**Page extract:**
=-=-=

If filing new law suits was in many people’s new year resolutions, settling old ones did not seem to rank very high, as very few agreements were reported in the past month. A couple clearly stood out though: in what is a first for RPX, it announced a large licensing deal with Italian-based NPE and patent pool Sisvel around some 700 WI-FI Standard Essential Patents.  As a result, all RPX members (a few hundred companies) will now be licensed under those patents. The patents in play belong to Orange S.A., Fraunhofer IIS, Koninklijke KPN N.V., Columbia University, Hera Wireless S.A., Enact IP S.A., Aegis 11 S.A. In addition to the existing patent owners, Mitsubishi Electric Corp. joined this transaction and will now become a patent owner in the Sisvel Wi-Fi Joint Licensing Program.

Also, on the eve of the cross-patent licensing agreement they renewed a few months ago, Microsoft and LG recently announced a tentative agreement to develop automotive technologies. Under the agreement, LG will take advantage of Microsoft’s Azure cloud and AI tech to develop its digital platform for the vehicle industry, a market which LG says is key.

 

From the Bench:

 

In a rather strange decision that will give additional ammunition to those claiming Google is getting preferential treatment from the US patent regulators, the PTAB recently ruled that Google’s parent Alphabet which derives over 99% of its aggregate revenues from Google was NOT a party of interest in the IPR challenge filed by Google against a patent owned by SEVEN Networks, LLC. In short, this means that if Google loses its challenges, Alphabet can technically refile the exact same case and it would not be estopped from doing so on the basis that it already lost once. This flies in the face of any conventional wisdom, but this is the PTAB after all…

The Federal Circuit appears to be on a collision course with itself as one of its panel just ruled when invalidating a dice game that “Subject matter eligibility under 35 U.S.C. § 101 is a pure question of law, one that can, and should, be resolved at the earliest stages of litigation”. This is exactly the opposite view another panel (i.e. a group of 3 other judges) held in the Berkheimer case and some of its progeny when it ruled last summer that a section 101 challenge was a mixed question of facts and law that would be better resolved at trial. This one is headed to the Supreme Court…
On the Legislative Front:

 

As US Congress is poised for another 2 years of gridlock on anything substantive, some argue that this is a perfect opportunity to legislate in a bipartisan way around the needs to reinvigorate patent rights that support innovation.  But I wouldn’t hold your breath on this one!

=-=-=

**Stored data:**
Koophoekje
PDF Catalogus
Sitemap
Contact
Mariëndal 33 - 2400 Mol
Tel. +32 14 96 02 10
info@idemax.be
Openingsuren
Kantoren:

=-=-=

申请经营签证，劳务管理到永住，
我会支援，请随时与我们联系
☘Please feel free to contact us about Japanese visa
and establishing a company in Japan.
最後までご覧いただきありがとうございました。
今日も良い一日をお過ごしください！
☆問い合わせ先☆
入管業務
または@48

=-=-=

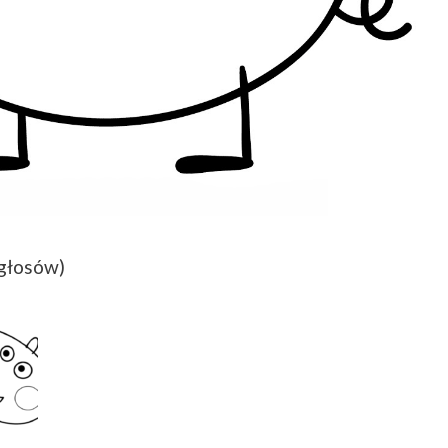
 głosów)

=-=-=

**Problem 1:** In the patent news roundup, which company joined the RPX–Sisvel Wi-Fi licensing deal as a new patent owner?
**Problem 2:** Carry on the patent news roundup, starting right after its last sentence.

**Exercise output 1:** Mitsubishi Electric Corp.

**Exercise output 2:**
 

Around the World:

 

The irony was not lost on anyone that US and European companies are filing patents in record numbers… in China, which received over 1.5 million new patent applications in total in 2018. The Chinese government also stated that China’s top court will now rule on intellectual property cases for the first time starting January 1, elevating the handling of an issue that has become a key complaint in the trade war with the US. Remember that last year China created a specialized court for handling all IP matters. So government now directly controls the judiciary agenda at all levels for dealing with IP disputes, and no one should be surprised to see foreign companies fare gradually worse in the future when asserting their patents against China-based companies. Nevertheless, China is marching on to sell its vision of a market respectful of IP rights and it just released draft guidelines to boost fines fivefold for IP violators. This is meant to address the often repeated complaint that damage awards in China in patent cases are too low and do not do enough to deter infringers.

South Korea recently adopted a similar stance and introduce the US concept of “trebles damages” in patent cases, as well as substantially higher fines in trade secret cases, in a bid to curb “technology extortion”.

 

On the Move:

 

It was reported that the former President of Nokia Technologies and EVP of Dolby Labs Ramzi Haidamus has been appointed as the new CEO of Immersion Corporation (Nasdaq: IMMR), a leading developer and licensor of touch feedback technology.